> EJERCICIO ESCRITO 1
Cita sin cambios el tramo de los registros que empieza en la línea que contiene "family: Poaceae" y llega hasta el final de los registros, incluidos ambos extremos.

> FRAGMENTO DE TEXTO

>>>>

Urtubey anda a los codazos con Massa para subirse al sidecar de la
moto de Alfonso Prat-Gay, el hombre de la JP Morgan. Esa fue la primera gran
victoria de Macri contra el movimiento que fundó Juan Domingo Perón, la
anterior fue un triunfo de La Embajada que se tradujo en el surgimiento del
massismo. La división del peronismo es un escenario generalmente alentado desde
el poder nacional y extranjero que algunos peronistas aprovechan para hacer
negocios personales. No parece un acierto en el mediano plazo. Macri va a
acabar con ellos: no los quiere, son apenas el capítulo uno de su plan de
jibarización del gigante invertebrado que sigue siendo el hecho maldito de la
política nacional. ¿O qué otro espacio llena plazas de despedida a su
conductora después de caer derrotado en elecciones? Sólo el peronismo
kirchnerista que está en el FPV puede hacer algo que la lógica más elemental y
pacata rechaza por improbable. La esencia del peronismo que nació para
transformar y cambiar las estructuras injustas del país oligárquico está ahí o
en ninguna otra parte. El resto huele a moho.

<<<<

> EXTRACTOS DE DATOS
>>>>

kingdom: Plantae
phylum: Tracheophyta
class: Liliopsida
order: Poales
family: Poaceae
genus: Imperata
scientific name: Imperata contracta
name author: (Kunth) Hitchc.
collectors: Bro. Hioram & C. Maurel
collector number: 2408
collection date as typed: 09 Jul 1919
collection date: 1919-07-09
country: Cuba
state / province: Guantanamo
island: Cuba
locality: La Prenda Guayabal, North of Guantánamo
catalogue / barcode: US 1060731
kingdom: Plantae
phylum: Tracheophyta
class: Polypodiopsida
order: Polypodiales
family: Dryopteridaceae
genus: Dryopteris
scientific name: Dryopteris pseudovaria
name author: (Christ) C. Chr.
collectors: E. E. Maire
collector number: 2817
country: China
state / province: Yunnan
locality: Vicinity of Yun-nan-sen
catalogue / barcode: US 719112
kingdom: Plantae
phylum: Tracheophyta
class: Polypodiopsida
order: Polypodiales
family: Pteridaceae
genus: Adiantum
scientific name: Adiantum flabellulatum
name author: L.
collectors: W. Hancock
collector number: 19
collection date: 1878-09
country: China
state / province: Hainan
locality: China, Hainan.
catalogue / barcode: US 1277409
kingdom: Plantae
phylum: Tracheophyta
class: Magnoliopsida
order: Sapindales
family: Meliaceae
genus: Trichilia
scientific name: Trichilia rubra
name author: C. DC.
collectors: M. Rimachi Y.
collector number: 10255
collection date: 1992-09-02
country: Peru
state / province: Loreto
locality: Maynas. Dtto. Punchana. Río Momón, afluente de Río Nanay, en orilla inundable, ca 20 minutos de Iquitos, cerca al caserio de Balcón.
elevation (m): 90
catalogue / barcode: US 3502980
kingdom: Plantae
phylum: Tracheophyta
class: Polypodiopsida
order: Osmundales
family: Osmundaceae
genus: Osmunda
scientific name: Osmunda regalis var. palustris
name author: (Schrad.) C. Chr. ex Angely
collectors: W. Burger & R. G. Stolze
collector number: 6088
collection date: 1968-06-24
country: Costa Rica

<<<<

> EJERCICIO ESCRITO 2
Según el fragmento de texto, ¿quién es el hombre de la JP Morgan?

> RESPUESTA 1
family: Poaceae
genus: Imperata
scientific name: Imperata contracta
name author: (Kunth) Hitchc.
collectors: Bro. Hioram & C. Maurel
collector number: 2408
collection date as typed: 09 Jul 1919
collection date: 1919-07-09
country: Cuba
state / province: Guantanamo
island: Cuba
locality: La Prenda Guayabal, North of Guantánamo
catalogue / barcode: US 1060731
kingdom: Plantae
phylum: Tracheophyta
class: Polypodiopsida
order: Polypodiales
family: Dryopteridaceae
genus: Dryopteris
scientific name: Dryopteris pseudovaria
name author: (Christ) C. Chr.
collectors: E. E. Maire
collector number: 2817
country: China
state / province: Yunnan
locality: Vicinity of Yun-nan-sen
catalogue / barcode: US 719112
kingdom: Plantae
phylum: Tracheophyta
class: Polypodiopsida
order: Polypodiales
family: Pteridaceae
genus: Adiantum
scientific name: Adiantum flabellulatum
name author: L.
collectors: W. Hancock
collector number: 19
collection date: 1878-09
country: China
state / province: Hainan
locality: China, Hainan.
catalogue / barcode: US 1277409
kingdom: Plantae
phylum: Tracheophyta
class: Magnoliopsida
order: Sapindales
family: Meliaceae
genus: Trichilia
scientific name: Trichilia rubra
name author: C. DC.
collectors: M. Rimachi Y.
collector number: 10255
collection date: 1992-09-02
country: Peru
state / province: Loreto
locality: Maynas. Dtto. Punchana. Río Momón, afluente de Río Nanay, en orilla inundable, ca 20 minutos de Iquitos, cerca al caserio de Balcón.
elevation (m): 90
catalogue / barcode: US 3502980
kingdom: Plantae
phylum: Tracheophyta
class: Polypodiopsida
order: Osmundales
family: Osmundaceae
genus: Osmunda
scientific name: Osmunda regalis var. palustris
name author: (Schrad.) C. Chr. ex Angely
collectors: W. Burger & R. G. Stolze
collector number: 6088
collection date: 1968-06-24
country: Costa Rica

> RESPUESTA 2
Alfonso Prat-Gay.